12-03-2013 12:49 PM - edited 12-03-2013 12:52 PM
There are at least three types of toilet paper holders:
In each case, the post or recessed cup hides the attachment to the wall ... creating a clean-appearing install.
On the first two, you will find a small screw on the bottom of each post that loosens to release the wall anchor.
Once released, you can repair the wall and re-attach the anchor point ... then replace the post over the anchor and re-tighten the screw(s) to re-attach the post.
Recessed is similar, but the screws are located behind the toilet paper and they loosen a plate that is "recessed" inside the wall behind the paper holder.
When these screws are loosened, the paper holder slides up to release the plate from inside the wall and then down to release the top edge of the plate and remove the paper holder from the wall.
Repair the wall, slide the plate inside the wall and center over the hole, then tighten the plate to secure the holder against the wall.
Snug is usually tight enough.
Tightening too much can crack the sheetrock and create a secondary repair ... patching the wall.
Once the post or plate feels snug, stop and test how firm the anchor point holds.
If needed, tighten slightly more ... but never over-tighten until something breaks!
Ask your Plumbing Associate or Kitchen And Bath Associate to show you these pieces at The Store.
It is much easier to visualize the repair when you see the piece you'll be installing.

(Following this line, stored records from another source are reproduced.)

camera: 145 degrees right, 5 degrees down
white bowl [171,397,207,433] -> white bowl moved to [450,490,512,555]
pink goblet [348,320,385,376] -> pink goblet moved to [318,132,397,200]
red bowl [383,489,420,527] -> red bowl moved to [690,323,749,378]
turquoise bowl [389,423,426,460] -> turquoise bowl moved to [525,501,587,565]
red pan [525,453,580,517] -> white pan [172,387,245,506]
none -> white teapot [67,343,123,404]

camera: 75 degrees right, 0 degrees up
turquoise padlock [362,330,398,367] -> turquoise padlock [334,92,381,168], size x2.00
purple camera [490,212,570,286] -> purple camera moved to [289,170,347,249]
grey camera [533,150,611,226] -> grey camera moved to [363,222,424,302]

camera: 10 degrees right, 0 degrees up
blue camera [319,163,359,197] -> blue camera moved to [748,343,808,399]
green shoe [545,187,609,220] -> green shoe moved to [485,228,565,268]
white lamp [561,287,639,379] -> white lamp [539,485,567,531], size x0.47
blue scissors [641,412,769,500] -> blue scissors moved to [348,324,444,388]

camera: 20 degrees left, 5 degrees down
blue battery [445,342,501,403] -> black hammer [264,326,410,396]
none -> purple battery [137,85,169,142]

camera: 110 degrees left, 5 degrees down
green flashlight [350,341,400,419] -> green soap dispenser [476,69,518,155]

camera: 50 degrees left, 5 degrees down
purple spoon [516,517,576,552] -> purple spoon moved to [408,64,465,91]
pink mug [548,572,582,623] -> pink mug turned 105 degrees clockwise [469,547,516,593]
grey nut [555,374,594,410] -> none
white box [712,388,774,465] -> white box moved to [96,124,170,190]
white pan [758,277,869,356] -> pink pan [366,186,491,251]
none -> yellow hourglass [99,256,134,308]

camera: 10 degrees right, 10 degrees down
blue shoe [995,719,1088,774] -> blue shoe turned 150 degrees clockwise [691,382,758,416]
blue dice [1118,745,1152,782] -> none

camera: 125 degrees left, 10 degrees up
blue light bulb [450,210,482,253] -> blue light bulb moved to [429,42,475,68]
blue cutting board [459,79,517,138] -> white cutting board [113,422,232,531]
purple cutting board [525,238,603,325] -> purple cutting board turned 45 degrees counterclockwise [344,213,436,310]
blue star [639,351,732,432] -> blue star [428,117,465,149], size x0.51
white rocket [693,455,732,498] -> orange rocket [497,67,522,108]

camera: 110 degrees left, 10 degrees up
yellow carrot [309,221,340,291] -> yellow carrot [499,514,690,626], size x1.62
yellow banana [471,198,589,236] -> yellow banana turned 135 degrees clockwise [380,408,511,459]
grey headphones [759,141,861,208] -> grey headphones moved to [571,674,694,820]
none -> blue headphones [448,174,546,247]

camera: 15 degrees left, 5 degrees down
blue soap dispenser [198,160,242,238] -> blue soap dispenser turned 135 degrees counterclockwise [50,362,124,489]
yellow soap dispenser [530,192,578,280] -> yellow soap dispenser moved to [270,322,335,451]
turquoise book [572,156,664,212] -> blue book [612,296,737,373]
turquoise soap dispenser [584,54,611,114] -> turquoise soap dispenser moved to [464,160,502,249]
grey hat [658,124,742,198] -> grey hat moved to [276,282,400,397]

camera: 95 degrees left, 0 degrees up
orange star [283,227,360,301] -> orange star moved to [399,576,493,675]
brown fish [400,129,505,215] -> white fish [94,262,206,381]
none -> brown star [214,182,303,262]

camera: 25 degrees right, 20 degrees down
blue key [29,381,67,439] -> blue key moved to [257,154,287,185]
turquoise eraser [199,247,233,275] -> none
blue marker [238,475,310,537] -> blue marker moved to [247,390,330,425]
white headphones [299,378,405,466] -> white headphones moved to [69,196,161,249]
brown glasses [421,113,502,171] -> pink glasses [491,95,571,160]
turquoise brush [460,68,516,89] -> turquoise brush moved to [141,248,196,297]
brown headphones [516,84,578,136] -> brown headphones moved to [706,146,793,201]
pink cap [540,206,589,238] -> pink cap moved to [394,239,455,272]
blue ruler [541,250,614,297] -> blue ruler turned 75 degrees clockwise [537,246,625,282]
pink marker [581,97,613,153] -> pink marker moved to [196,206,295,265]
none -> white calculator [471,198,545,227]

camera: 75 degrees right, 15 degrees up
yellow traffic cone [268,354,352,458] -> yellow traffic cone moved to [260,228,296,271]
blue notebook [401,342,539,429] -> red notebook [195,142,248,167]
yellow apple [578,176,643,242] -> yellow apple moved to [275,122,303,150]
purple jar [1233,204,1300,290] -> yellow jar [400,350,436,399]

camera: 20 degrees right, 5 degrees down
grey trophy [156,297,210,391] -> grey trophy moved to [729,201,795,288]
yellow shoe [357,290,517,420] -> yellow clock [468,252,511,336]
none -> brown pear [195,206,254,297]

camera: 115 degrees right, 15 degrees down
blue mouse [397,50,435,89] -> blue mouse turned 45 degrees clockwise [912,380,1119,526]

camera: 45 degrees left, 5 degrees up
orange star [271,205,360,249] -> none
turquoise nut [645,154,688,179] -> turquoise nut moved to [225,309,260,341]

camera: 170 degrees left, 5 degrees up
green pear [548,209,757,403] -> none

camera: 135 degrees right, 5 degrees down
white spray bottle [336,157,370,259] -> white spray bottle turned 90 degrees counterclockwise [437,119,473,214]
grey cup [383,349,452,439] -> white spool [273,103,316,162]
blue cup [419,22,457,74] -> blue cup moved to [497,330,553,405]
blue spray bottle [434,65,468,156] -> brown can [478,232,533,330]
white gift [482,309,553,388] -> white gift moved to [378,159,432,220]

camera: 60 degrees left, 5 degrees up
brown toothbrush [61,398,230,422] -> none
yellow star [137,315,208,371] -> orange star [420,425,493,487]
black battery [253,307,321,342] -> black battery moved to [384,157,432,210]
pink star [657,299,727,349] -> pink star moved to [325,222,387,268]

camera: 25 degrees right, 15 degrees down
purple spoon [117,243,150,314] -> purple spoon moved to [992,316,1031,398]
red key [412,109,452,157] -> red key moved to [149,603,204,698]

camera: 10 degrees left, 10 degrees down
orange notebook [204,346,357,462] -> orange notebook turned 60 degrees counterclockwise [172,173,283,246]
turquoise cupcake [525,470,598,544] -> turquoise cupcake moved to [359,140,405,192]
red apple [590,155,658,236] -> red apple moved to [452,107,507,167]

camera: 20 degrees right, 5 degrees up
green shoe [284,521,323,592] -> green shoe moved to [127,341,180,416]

I am a Home Depot Paint Associate, trained and authorized to help people on the Internet.
01-10-2014 02:41 AM
Fixing everything to the walls are getting lower preference nowadays, especially in homes or offices having tiled walls. Either they go for the wall-fix type or the vacuum-sticky type holders, which will be strong and can last for long without damaging the walls. I've seen people preferring toilet caddies for their homes. If you are thinking of drilling the wall and fixing it try doing it in non-tiled ones. Mark it, drill it and fix it.